1. sysctl dev.hdac.0.polling=1
2, sysctl hw.snd.default_unit (https://forums.freebsd.org/threads/no-sound-in-freebsd.69898/)


----------



## sidetone (May 21, 2022)

So the sound works when you set the default to another output.

On an older FreeBSD for Radeon, there was a way to set it audio out on HDMI. Someone pointed it out in these forums. However, that directory isn't there on mine now, when newer drivers are available.

Obsolete instructions:


> Edit the line "int radeon_audio" in /usr/src/sys/dev/drm2/radeon/radeon_drv.c to:
> `int radeon_audio=1`
> 
> After this, rebuild the modules only or whole kernel as typical:
> `/usr/src/sys/modules/drm2/make clean; make; make install`


Yours is an Intel, so it would have varied. Also, then, it changed the TV mode after the recompile, and I had to use the TV remote to switch it from zooming in to be the correct dimension.
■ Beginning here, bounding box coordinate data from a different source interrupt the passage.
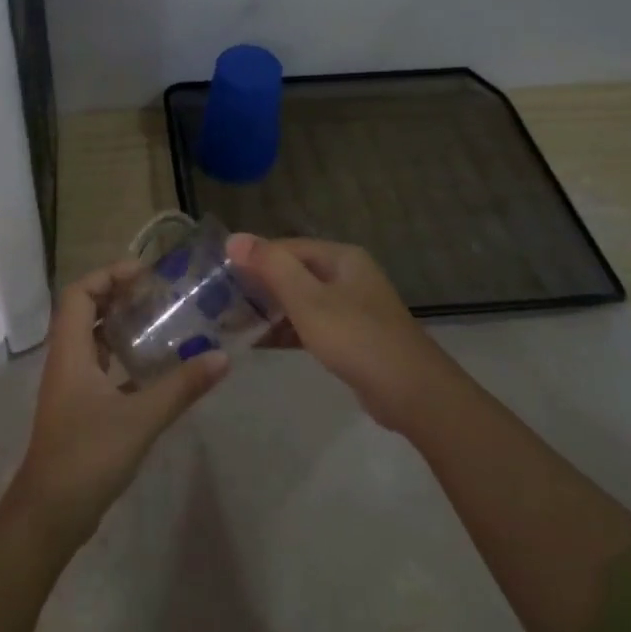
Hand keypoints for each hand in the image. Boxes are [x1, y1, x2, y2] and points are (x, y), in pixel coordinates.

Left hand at [10, 261, 229, 541]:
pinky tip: (154, 367)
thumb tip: (221, 357)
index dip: (108, 274)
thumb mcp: (140, 418)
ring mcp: (71, 386)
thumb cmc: (88, 456)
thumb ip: (181, 387)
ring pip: (93, 340)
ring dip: (121, 325)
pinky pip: (101, 367)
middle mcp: (66, 360)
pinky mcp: (79, 408)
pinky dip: (123, 357)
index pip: (79, 293)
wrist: (50, 514)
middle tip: (158, 294)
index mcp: (70, 351)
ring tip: (160, 321)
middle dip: (118, 295)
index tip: (145, 273)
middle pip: (85, 311)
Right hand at [226, 234, 452, 430]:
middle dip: (259, 285)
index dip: (252, 258)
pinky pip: (311, 324)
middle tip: (220, 302)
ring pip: (301, 300)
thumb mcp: (308, 299)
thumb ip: (271, 266)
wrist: (411, 392)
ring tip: (233, 322)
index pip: (285, 247)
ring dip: (270, 309)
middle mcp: (347, 275)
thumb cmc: (356, 337)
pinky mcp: (351, 336)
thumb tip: (234, 239)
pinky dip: (287, 330)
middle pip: (293, 272)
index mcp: (341, 257)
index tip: (219, 276)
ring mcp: (351, 307)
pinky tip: (261, 343)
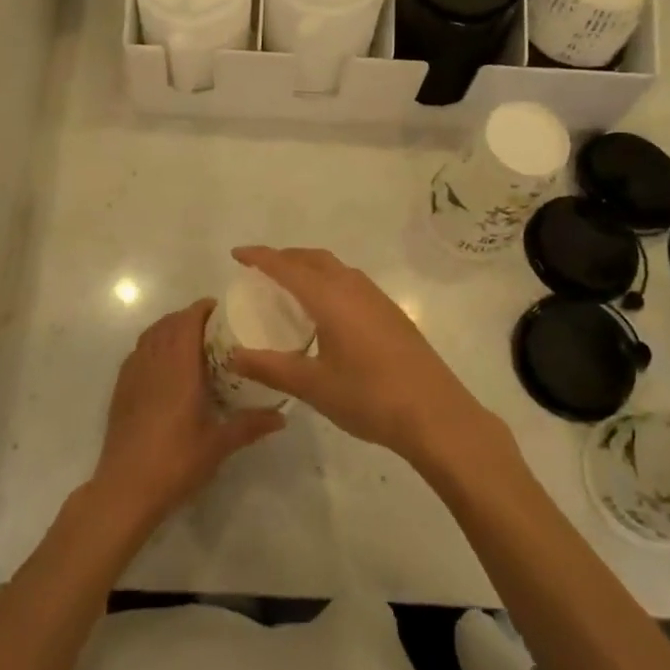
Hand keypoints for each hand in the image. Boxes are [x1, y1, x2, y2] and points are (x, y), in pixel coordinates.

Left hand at [90, 299, 284, 530]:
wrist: (126, 488)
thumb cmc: (176, 461)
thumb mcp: (219, 444)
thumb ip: (250, 425)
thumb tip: (282, 416)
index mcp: (179, 366)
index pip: (188, 321)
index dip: (203, 309)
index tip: (221, 309)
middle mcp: (154, 361)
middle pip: (169, 323)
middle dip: (189, 317)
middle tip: (212, 326)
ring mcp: (133, 373)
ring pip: (151, 334)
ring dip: (169, 328)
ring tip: (190, 339)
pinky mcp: (121, 388)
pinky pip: (138, 351)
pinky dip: (152, 344)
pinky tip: (165, 364)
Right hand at [226, 247, 499, 468]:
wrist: (436, 415)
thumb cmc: (369, 397)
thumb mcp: (312, 386)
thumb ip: (270, 368)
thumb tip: (233, 356)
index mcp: (330, 298)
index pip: (287, 266)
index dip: (260, 257)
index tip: (237, 254)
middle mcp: (353, 288)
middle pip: (314, 258)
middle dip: (285, 257)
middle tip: (261, 270)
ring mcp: (377, 299)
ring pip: (336, 268)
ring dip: (310, 267)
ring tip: (290, 286)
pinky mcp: (392, 313)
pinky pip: (351, 282)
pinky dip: (329, 281)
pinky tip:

There's these older threads: Thread radeon-hdmi-audio-supported.50950, Thread no-audio-with-intel-kabylake-hdmi.66757.

Though in the newer driver a lot of these files are put into the same places. In FreeBSD 13.1, with the newer drivers installed, there's two files with "audio" (`grep`) in /usr/src/sys/dev/drm2/: drm_srtc_helper.c and drm_edid.c. These would be different as they don't have "int" next to this like in the older example. Perhaps there's a way to set the audio on now, without making an adjustment to the code and recompiling.

I'm curious about mode-setting as described in drm-kms(7) and drm(7).

Also, `grep -i audio /boot/modules/*ko` shows matches in those binary files. It may take assistance from someone who knows these drivers to enable audio on HDMI.


----------



## SirDice (May 23, 2022)

jisuchoi01 said:


> FreeBSD 13.0-RC3.


That's a release candidate of 13.0-RELEASE, it expired a long time ago. Even the full 13.0-RELEASE is now considered EoL as 13.1-RELEASE was recently released. Upgrade your system to 13.1-RELEASE, then see if the issue is fixed or not.









						Topics about unsupported FreeBSD versions
					

The FreeBSD Forums cater primarily to end-users and systems administrators. As such, the Forums focus almost exclusively on FreeBSD versions that are officially supported according to the official FreeBSD website. Since resources are scarce, the FreeBSD Forums strongly suggest that anyone asking...




					forums.freebsd.org


----------



## grahamperrin@ (May 24, 2022)

SirDice said:


> 13.0-RELEASE is now considered EoL



Not quite. It's expected to live for at least three more months: <https://www.freebsd.org/security/#sup>.


----------



## SirDice (May 24, 2022)

grahamperrin said:


> Not quite. It's expected to live for at least three more months


It's effectively EoL, bugs aren't going to be fixed. Issues with it aren't going to be resolved. You will be told to upgrade first.


----------